[SRILM User List] A problem with expanding class-based LMs

Thu Dec 22 15:19:49 PST 2011

The problem turns out to be a sensitivity in the backoff computation to
sums of probabilities that are exactly zero versus numerically equal
to zero (less than Prob_Epsilon).  In your case, the sum of unigram 
probs of the expanded LM is sometimes very slightly less than 1, causing
some probabily mass to be distributed over all the unseen words, and 
the perplexity to be changed noticeably.   

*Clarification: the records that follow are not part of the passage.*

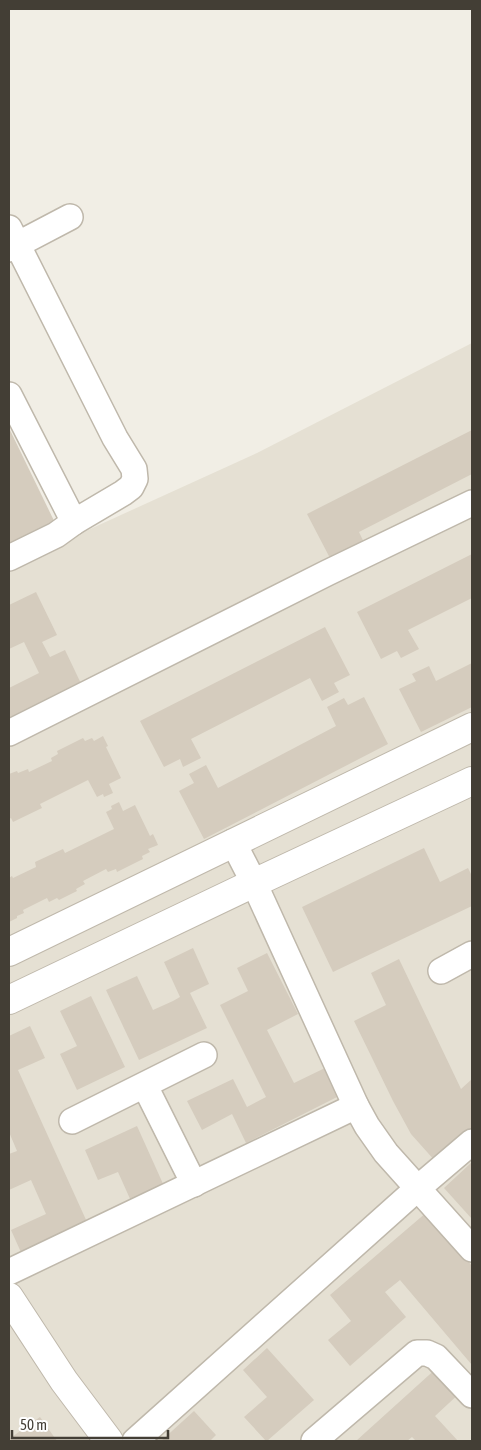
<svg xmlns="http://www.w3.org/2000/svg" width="481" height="1450" font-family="'Asap Condensed',sans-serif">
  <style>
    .residential { fill: #e5e0d3 }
    .building { fill: #d5ccbe }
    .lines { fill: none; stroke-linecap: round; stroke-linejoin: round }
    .minor-casing { stroke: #bfb8ab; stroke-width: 28 }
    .tertiary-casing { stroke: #bfb8ab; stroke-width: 30 }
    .minor { stroke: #fff; stroke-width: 25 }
    .tertiary { stroke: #fff; stroke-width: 28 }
  </style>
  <rect width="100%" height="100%" fill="#f1eee5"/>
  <polygon class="residential" points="472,343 472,1441 9,1441 9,566 257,453"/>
  <g class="building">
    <polygon points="9,428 58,529 9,553"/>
    <polygon points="472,430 472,474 359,532 368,551 331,560 307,514"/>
    <polygon points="472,554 472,598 408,630 419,649 401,658 397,651 381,659 357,612"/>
    <polygon points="36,592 57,635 42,642 50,657 65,650 86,694 9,732 9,688 39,673 24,642 9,649 9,605"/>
    <polygon points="325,627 350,675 334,683 339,692 322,701 310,678 191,739 201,758 183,767 180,759 164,767 140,721"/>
    <polygon points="472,663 472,707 421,732 399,689 416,681 412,674 429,666 436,681"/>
    <polygon points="364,697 388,744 204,839 179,791 194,783 189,774 206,765 218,788 336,726 327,707 344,698 348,705"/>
    <polygon points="103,736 108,746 106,747 121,778 109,784 113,793 104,797 103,794 97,797 88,780 40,804 42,808 13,822 11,818 9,819 9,774 17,771 18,773 28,769 29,772 52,761 51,758 58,754 57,751 83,738 85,741 92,738 94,741"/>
    <polygon points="119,802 123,811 135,805 150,836 153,834 158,845 148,849 150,852 142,856 143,859 117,872 116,869 108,872 106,869 83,881 85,884 76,889 77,891 59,900 57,898 49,902 47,898 23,910 24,913 17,916 17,918 9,922 9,878 12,876 13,878 36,867 35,862 63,849 65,853 114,829 106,812 112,809 111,806"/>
    <polygon points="424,848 440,882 468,868 472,876 472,906 333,972 302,907"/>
    <polygon points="193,948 209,984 190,993 207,1028 139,1060 106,990 137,976 153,1010 173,1001 180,997 164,962"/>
    <polygon points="267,953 298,1014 267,1030 294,1083 325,1068 339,1096 246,1143 232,1114 202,1130 187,1101 233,1079 247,1107 266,1097 220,1005 248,991 237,968"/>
    <polygon points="399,959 461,1089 472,1079 472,1129 436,1162 411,1134 393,1101 354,1021 386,1005 371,973"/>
    <polygon points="91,996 125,1067 77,1090 60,1054 77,1046 60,1011"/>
    <polygon points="30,1026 45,1058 18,1070 87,1222 56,1236 59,1244 24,1259 11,1230 46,1214 31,1180 9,1190 9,1154 17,1151 9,1132 9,1036"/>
    <polygon points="137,1126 164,1186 131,1201 118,1172 98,1180 85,1150"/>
    <polygon points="472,1162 472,1219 444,1188"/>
    <polygon points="427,1212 472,1266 472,1365 400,1280 385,1292 406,1317 350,1366 328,1340 351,1321 330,1295"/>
    <polygon points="267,1348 314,1400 267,1441 266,1441 244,1417 267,1397 243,1370"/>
    <polygon points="439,1366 462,1391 435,1416 458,1441 416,1441 412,1437 407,1441 356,1441"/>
    <polygon points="194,1411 216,1435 210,1441 161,1441"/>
    <polygon points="40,1417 57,1441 9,1441 9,1439"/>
  </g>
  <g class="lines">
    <g class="minor-casing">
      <g id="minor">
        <polyline points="9,228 115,438 134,469 135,479 131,487 123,493 74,522 56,535 9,558"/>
        <polyline points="9,249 70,217"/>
        <polyline points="9,395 74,522"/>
        <polyline points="9,733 327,573 472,503"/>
        <polyline points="233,842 254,883 356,1106 367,1126 386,1153 472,1249"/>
        <polyline points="441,971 472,954"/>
        <polyline points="145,1086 194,1184"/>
        <polyline points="72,1121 204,1055"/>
        <polyline points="9,1272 356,1106"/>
        <polyline points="135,1441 418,1188 472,1142"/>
        <polyline points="314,1441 417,1353 427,1353 436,1357 472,1395"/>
      </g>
    </g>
    <g class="tertiary-casing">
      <g id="tertiary">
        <polyline points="9,952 472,727"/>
        <polyline points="9,1000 254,883 472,781"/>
        <polyline points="9,1297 64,1381 109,1441"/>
      </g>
    </g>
    <use href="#minor" class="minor"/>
    <use href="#tertiary" class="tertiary"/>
  </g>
  <rect width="481" height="1450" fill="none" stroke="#433e35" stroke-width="20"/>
  <path d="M12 1430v8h156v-8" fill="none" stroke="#433e35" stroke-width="2.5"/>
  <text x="20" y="1430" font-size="15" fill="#433e35" stroke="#ffffff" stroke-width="4" paint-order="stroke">50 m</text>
</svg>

The patch below will catch these cases and produce consistent results independent
of these small numerical differences (which result from probabilties being summed
in different order, depending on whether the iteration is over sorted arrays or 
hash tables).

Andreas

diff -c -r1.122 NgramLM.cc
*** lm/src/NgramLM.cc	30 May 2011 23:46:38 -0000	1.122
--- lm/src/NgramLM.cc	22 Dec 2011 22:27:58 -0000
***************
*** 2118,2125 ****
  	     * unigrams, which we achieve by giving them zero probability.
  	     */
  	    if (order == 0 /*&& numerator > 0.0*/) {
  		distributeProb(numerator, context);
! 	    } else if (numerator == 0.0 && denominator == 0.0) {
  		node->bow = LogP_One;
  	    } else {
  		node->bow = ProbToLogP(numerator) - ProbToLogP(denominator);
--- 2118,2131 ----
  	     * unigrams, which we achieve by giving them zero probability.
  	     */
  	    if (order == 0 /*&& numerator > 0.0*/) {
+ 		if (numerator < Prob_Epsilon) {
+ 		    /*
+ 		     * Avoid spurious non-zero unigram probabilities
+ 		     */
+ 		    numerator = 0.0;
+ 		}
  		distributeProb(numerator, context);
! 	    } else if (numerator < Prob_Epsilon && denominator < Prob_Epsilon) {
  		node->bow = LogP_One;
  	    } else {
  		node->bow = ProbToLogP(numerator) - ProbToLogP(denominator);

In message <4EF38A13.7020309 at ovgu.de>you wrote:
> 
> I had repeated expansion with different binaries and got different 
> results again.
> I attached the source files and corresponding scripts to this e-mail. I 
> did not included the expanded models since they are too large, but they 
> are also available.
> 
> I hope this will help you to investigate the problem.
> 
> Sincerely yours,
> Dmytro Prylipko.
> 
> Am 12/22/2011 7:38 PM, schrieb Andreas Stolcke:
> > Dmytro Prylipko wrote:
> >> I tried expansion also on trigrams with the same problem.
> >> Actually I managed to cope it. I compiled the SRILM with the "_c" 
> >> option and expanded my bigrams with that binary. It helped 
> >> (perplexity measures became the same), however in this case another 
> >> bigrams (expanded ok with usual binary) had the problem described 
> >> before. Is it a bug?
> > You should never get different results (other than sorting order, 
> > e.g., in counts files) with the regular and the _c version.
> > Can you send me the inputs involved?
> >
> > Andreas
> >